### Task details
All the data below needs to be retyped exactly as shown.
'''
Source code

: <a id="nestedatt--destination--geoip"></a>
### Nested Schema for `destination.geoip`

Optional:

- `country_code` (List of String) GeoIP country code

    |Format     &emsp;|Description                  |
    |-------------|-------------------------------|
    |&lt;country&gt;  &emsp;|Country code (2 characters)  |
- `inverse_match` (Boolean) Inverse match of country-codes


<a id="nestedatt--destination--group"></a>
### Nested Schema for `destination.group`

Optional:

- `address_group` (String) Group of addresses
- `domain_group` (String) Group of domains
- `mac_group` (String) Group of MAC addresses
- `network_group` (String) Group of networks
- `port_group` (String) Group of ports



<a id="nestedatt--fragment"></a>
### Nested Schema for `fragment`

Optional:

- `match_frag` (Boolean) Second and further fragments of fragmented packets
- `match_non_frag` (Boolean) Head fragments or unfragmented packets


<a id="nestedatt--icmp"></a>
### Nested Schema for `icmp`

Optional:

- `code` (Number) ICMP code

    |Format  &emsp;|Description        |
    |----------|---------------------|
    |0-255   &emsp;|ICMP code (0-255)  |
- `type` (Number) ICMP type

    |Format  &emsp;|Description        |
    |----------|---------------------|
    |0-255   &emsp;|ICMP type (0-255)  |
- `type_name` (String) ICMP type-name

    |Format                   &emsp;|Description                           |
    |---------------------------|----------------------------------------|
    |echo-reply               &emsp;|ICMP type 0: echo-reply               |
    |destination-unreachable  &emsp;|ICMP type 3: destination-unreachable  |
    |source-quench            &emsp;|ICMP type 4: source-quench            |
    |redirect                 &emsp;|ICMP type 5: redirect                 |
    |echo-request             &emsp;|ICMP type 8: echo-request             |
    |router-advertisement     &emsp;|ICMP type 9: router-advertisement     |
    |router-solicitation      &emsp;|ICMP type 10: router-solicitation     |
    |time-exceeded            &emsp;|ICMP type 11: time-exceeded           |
'''
### Task solution
Source code

: <a id="nestedatt--destination--geoip"></a>
### Nested Schema for `destination.geoip`

Optional:

- `country_code` (List of String) GeoIP country code

    |Format     &emsp;|Description                  |
    |-------------|-------------------------------|
    |&lt;country&gt;  &emsp;|Country code (2 characters)  |
- `inverse_match` (Boolean) Inverse match of country-codes


<a id="nestedatt--destination--group"></a>
### Nested Schema for `destination.group`

Optional:

- `address_group` (String) Group of addresses
- `domain_group` (String) Group of domains
- `mac_group` (String) Group of MAC addresses
- `network_group` (String) Group of networks
- `port_group` (String) Group of ports



<a id="nestedatt--fragment"></a>
### Nested Schema for `fragment`

Optional:

- `match_frag` (Boolean) Second and further fragments of fragmented packets
- `match_non_frag` (Boolean) Head fragments or unfragmented packets


<a id="nestedatt--icmp"></a>
### Nested Schema for `icmp`

Optional:

- `code` (Number) ICMP code

    |Format  &emsp;|Description        |
    |----------|---------------------|
    |0-255   &emsp;|ICMP code (0-255)  |
- `type` (Number) ICMP type

    |Format  &emsp;|Description        |
    |----------|---------------------|
    |0-255   &emsp;|ICMP type (0-255)  |
- `type_name` (String) ICMP type-name

    |Format                   &emsp;|Description                           |
    |---------------------------|----------------------------------------|
    |echo-reply               &emsp;|ICMP type 0: echo-reply               |
    |destination-unreachable  &emsp;|ICMP type 3: destination-unreachable  |
    |source-quench            &emsp;|ICMP type 4: source-quench            |
    |redirect                 &emsp;|ICMP type 5: redirect                 |
    |echo-request             &emsp;|ICMP type 8: echo-request             |
    |router-advertisement     &emsp;|ICMP type 9: router-advertisement     |
    |router-solicitation      &emsp;|ICMP type 10: router-solicitation     |
    |time-exceeded            &emsp;|ICMP type 11: time-exceeded           |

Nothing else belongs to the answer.